▶ Text block
Introduction

Urban transportation systems are a source of numerous inefficiencies and of negative externalities. Traffic problems worsen due to heavy congestions; additionally there are environmental issues such as smog and noise pollution, and huge economic losses due to congested traffic. In order to improve efficiency and reduce externalities it is important to understand traffic dynamics in a controlled environment and to identify optimal control strategies which could help alleviate the problem.

Traffic flow problems have received much attention for decades. Many investigations have been carried out using different points of view and considering various aspects of traffic phenomena, and are evaluated in order to better understand the overall quality of traffic flow. One of the main questions in the study of traffic is how to better accommodate the demand for mobility in a system.

The pioneering traffic flow descriptions on a highway are derived from observations made by Greenshields, first published about 75 years ago [2]. Greenshields carried out tests to measure traffic flow, traffic density and velocity using photographic measurement methods for the first time. He was able to develop a model of uninterrupted traffic flow that predicts and explains the trends which are observed in real traffic.

Nowadays the search for the mechanisms behind the complex interactions between drivers, vehicles and road infrastructure continues. Also, traffic congestion has deteriorated considerably. Recently traffic problems have attracted the attention of physicists because of observed non-equilibrium properties and various nonlinear dynamics phenomena. Several approaches have been proposed to investigate the behavior of vehicular traffic. Most of the approaches are classified into macroscopic and microscopic models based on how the movement of vehicles is considered.

▶ Supplied material
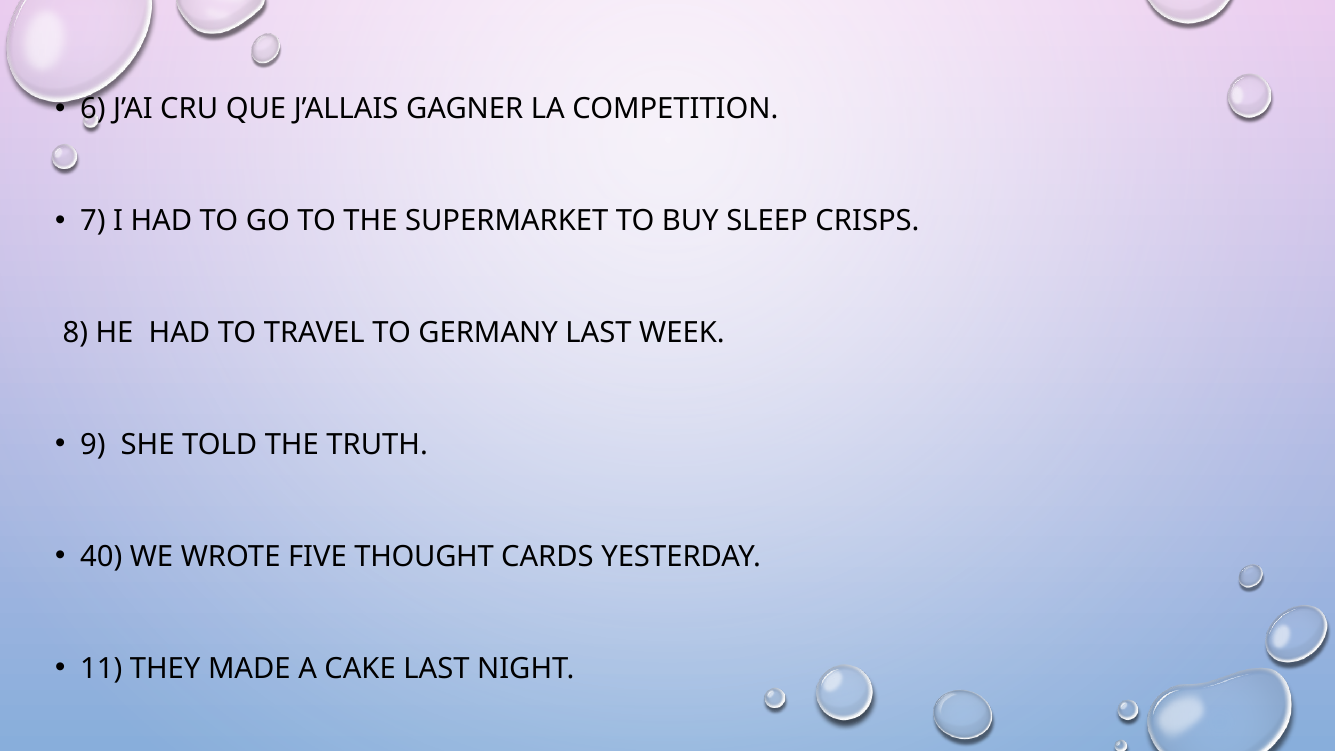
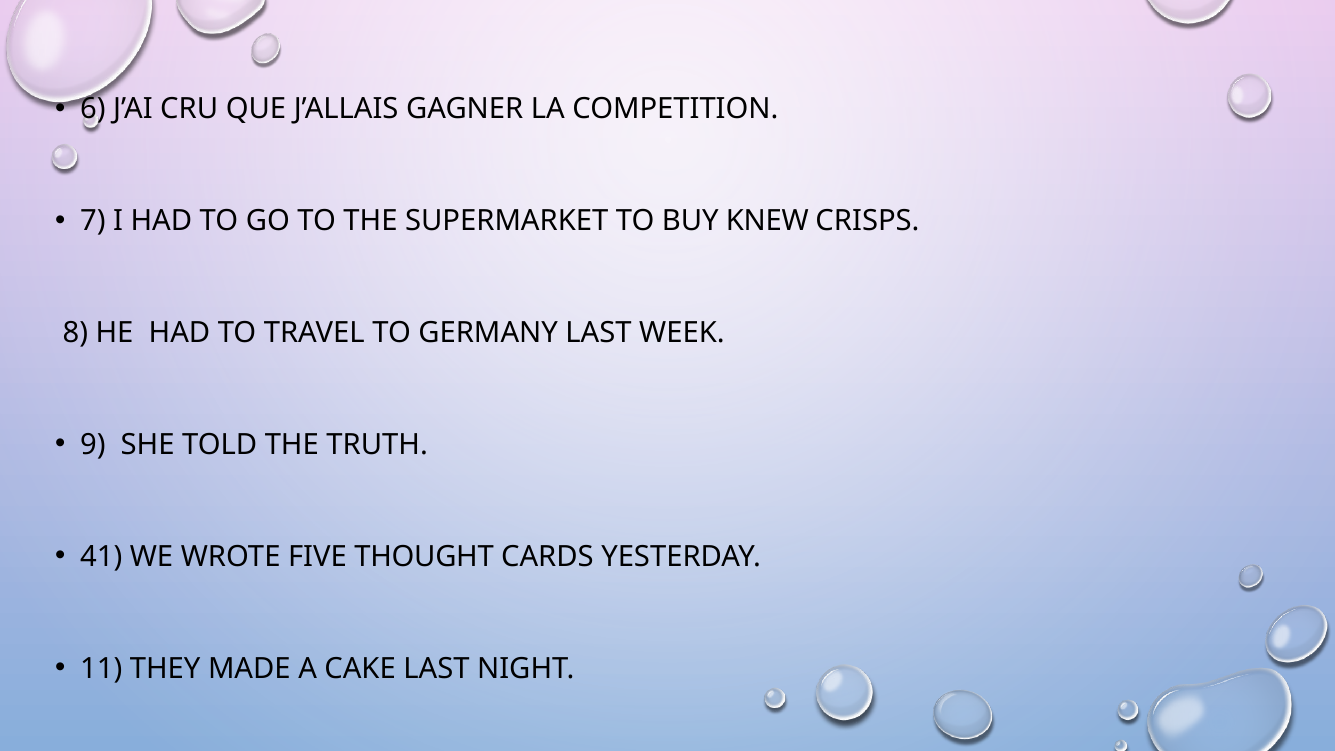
SLEEP: SLEEP -> KNEW
40: 40 -> 41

▶ Requirement
In the introduction on traffic flow, what kind of measurement methods did Greenshields use for the first time?

▶ Worked answer
Photographic measurement methods.